Thierry Dusautoir made an insane number of tackles just as he did four years ago in Cardiff. Julien Bonnaire wasn't far behind and Lionel Nallet will be peeling himself out of bed this morning - sore and bruised - but unquestionably heroic.

The surprise wasn't so much that France dug deep and found something extraordinary - it was just how easily they put England away.

The English might be disastrously lacking in vision and enterprise but they are a side with inordinate volumes of flesh and muscle.

It takes a huge effort to knock them down and push them back. Even more to actually open them up and find holes in their defence. The French managed to do both spectacularly well - they didn't buckle, they didn't even bend and they never lost their nerve.

They even showed remarkable composure - not a known French trait - to set up for the drop goal to push themselves 19-7 ahead with seven minutes remaining.

That was the cushion they needed to start feeling they were safe. To have continued to keep the door open would have been madness.
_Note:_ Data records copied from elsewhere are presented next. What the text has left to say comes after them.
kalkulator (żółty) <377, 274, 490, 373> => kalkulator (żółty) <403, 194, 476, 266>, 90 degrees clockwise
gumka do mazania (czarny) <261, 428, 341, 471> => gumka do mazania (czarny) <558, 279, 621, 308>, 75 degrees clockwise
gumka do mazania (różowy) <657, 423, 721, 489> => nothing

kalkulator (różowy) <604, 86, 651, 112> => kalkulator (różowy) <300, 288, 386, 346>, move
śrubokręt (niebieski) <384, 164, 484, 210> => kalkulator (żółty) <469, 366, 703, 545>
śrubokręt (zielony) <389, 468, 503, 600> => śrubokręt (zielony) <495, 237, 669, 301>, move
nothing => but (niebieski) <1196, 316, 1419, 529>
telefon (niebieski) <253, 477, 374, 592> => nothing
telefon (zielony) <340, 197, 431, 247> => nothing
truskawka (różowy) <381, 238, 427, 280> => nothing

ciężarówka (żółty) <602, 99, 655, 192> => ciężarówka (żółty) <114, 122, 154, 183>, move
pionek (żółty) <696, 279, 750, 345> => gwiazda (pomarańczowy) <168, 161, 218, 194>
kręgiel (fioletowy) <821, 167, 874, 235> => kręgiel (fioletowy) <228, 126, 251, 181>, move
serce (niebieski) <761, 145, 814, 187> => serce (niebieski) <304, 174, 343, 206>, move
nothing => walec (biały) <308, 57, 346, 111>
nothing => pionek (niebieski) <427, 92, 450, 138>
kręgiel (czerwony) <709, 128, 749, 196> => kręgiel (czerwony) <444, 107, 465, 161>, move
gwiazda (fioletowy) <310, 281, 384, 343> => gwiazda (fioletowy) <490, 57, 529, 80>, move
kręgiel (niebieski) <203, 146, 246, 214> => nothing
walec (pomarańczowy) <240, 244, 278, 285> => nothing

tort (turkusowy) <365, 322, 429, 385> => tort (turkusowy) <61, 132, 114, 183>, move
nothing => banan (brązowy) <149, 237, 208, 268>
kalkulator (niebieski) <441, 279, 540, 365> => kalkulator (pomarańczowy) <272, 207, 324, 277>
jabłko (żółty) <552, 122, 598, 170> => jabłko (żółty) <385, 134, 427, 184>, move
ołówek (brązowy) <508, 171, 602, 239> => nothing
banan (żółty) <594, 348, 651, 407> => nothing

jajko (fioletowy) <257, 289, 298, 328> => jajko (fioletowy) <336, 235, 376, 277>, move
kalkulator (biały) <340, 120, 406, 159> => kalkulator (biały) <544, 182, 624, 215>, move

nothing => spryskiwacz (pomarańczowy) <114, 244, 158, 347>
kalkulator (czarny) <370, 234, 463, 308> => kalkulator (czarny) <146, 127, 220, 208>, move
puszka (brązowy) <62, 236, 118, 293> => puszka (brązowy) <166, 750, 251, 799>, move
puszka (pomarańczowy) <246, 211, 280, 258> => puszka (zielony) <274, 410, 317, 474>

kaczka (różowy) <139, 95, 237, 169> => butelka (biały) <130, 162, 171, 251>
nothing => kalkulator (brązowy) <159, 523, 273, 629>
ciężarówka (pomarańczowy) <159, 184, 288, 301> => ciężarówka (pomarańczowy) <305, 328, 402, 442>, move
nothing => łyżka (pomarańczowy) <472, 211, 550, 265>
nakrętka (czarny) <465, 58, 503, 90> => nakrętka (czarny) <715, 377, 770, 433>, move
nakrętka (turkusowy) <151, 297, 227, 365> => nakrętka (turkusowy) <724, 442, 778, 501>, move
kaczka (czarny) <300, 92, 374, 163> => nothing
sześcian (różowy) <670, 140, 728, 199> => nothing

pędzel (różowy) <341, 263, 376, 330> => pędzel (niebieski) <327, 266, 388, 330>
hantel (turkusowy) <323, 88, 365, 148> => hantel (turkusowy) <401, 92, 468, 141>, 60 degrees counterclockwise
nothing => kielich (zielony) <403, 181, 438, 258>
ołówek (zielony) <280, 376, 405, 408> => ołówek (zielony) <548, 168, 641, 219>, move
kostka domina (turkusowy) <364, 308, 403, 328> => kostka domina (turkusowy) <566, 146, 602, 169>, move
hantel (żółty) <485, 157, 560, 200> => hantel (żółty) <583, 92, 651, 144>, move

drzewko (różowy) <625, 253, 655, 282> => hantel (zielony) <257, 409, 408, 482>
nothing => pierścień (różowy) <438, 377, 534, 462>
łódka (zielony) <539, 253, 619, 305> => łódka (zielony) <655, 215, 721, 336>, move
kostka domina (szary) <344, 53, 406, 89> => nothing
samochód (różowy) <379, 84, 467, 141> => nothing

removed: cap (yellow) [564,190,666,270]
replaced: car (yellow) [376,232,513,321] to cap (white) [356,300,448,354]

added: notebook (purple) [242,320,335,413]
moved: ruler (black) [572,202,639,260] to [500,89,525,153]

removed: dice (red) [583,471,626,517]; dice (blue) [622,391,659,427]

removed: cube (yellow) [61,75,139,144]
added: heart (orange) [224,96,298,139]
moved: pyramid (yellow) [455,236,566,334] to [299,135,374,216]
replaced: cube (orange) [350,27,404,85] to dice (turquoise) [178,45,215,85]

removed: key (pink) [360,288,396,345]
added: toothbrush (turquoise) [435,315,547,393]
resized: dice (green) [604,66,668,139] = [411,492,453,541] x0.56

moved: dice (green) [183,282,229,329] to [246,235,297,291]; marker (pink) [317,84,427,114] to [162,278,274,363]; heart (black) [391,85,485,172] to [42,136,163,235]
They had England just about cooked but the fork had to be jabbed in and the call made that they were done.

To have failed to have finished what they started would have been scandalous to the performance of Imanol Harinordoquy.

The No8 was the everywhere man; the crunch in the tight and a surprisingly agile beast in the loose. Once dubbed 'Harry Ordinary' by the English he was anything but.

He gave the French the momentum to play on the front foot and bring into play the axis of genius which was Dimitri Yachvili, Morgan Parra and Maxime Mermoz. Those three gave the French the cut of old.

There was artistry to their craft. Yachvili used that booming left peg of his to hoist high and deep and make sure the game was never played in French territory. He threw fast and accurate ball to Parra - the sort that invited the No10 to run on to possession and already have the English defence shuffling back in a bit of a panic.

Where they were deadly was in their use of the wrap around - one of them would be the pivot fixing the English defence another would scurry round and arc into the space leaving France attacking an English defence that was far from impregnable out wide.

Take England on up the middle as Argentina and Scotland both tried and it can be an exercise in futility. Fix them and stretch them; force them to make one-on-one big tackles in the far channels as the French did and the rewards are rich.

Vincent Clerc blasted through a hole created by a wrap around for the first try and it was a similar move that opened up England again for France's second.

England's defensive frailties out wide became obvious during those two tries. Ben Foden and Chris Ashton lacked power in the tackle - neither man having the strength to make the killer blows required.

At this level it has to be vicious - hit hard and high, smother the ball and let neither attacker nor ball remain a weapon. England didn't have it where they needed it and now have 24 hours trapped on a plane to ponder whether they want to carry on as is and believe that they should simply bash everything with a club or whether they should consider learning more subtle methods to entrap their prey.

The very fact they are on a plane should provide the answer.